TASK BRIEF:
Your result will be the set of lines with "pinky", copied from the material below.

PROVIDED RECORDS:
-- Opening Marker --

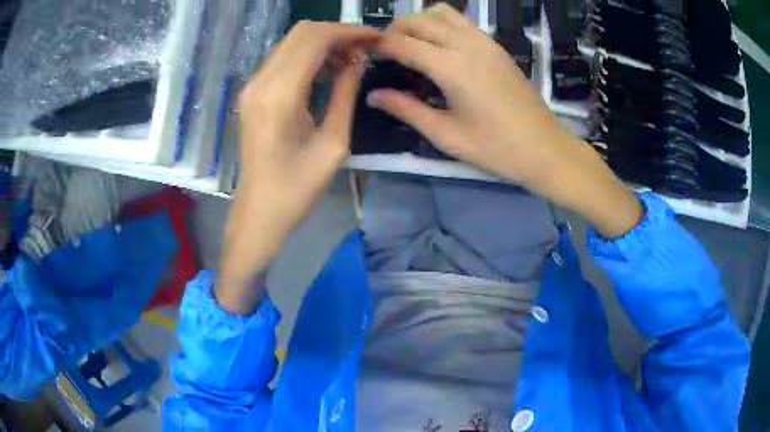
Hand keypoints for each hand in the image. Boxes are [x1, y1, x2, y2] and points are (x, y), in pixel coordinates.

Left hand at [216, 22, 377, 314]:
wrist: (259, 211)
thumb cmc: (298, 188)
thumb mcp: (334, 143)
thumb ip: (345, 94)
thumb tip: (358, 61)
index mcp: (280, 94)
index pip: (315, 39)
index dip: (349, 32)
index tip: (376, 38)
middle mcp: (261, 81)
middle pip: (301, 33)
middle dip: (337, 33)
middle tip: (366, 48)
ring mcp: (252, 86)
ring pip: (291, 43)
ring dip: (323, 43)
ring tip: (353, 59)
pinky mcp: (252, 93)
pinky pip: (283, 59)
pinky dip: (308, 56)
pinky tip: (329, 70)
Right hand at [370, 5, 642, 237]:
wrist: (546, 149)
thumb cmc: (497, 149)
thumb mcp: (446, 135)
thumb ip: (407, 109)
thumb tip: (373, 95)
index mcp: (452, 67)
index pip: (402, 42)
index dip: (378, 46)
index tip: (363, 54)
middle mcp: (467, 44)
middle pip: (419, 19)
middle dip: (395, 30)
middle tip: (384, 53)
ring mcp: (485, 41)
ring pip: (442, 12)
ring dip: (419, 22)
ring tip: (410, 45)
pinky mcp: (496, 46)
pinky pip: (461, 21)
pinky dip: (441, 24)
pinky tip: (437, 46)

-- Closing Marker --

ANSWER TO THIS TASK:
pinky mcp: (252, 93)
pinky pip: (283, 59)
pinky dip: (308, 56)
pinky tip: (329, 70)
pinky mcp: (496, 46)
pinky pip: (461, 21)
pinky dip: (441, 24)
pinky tip: (437, 46)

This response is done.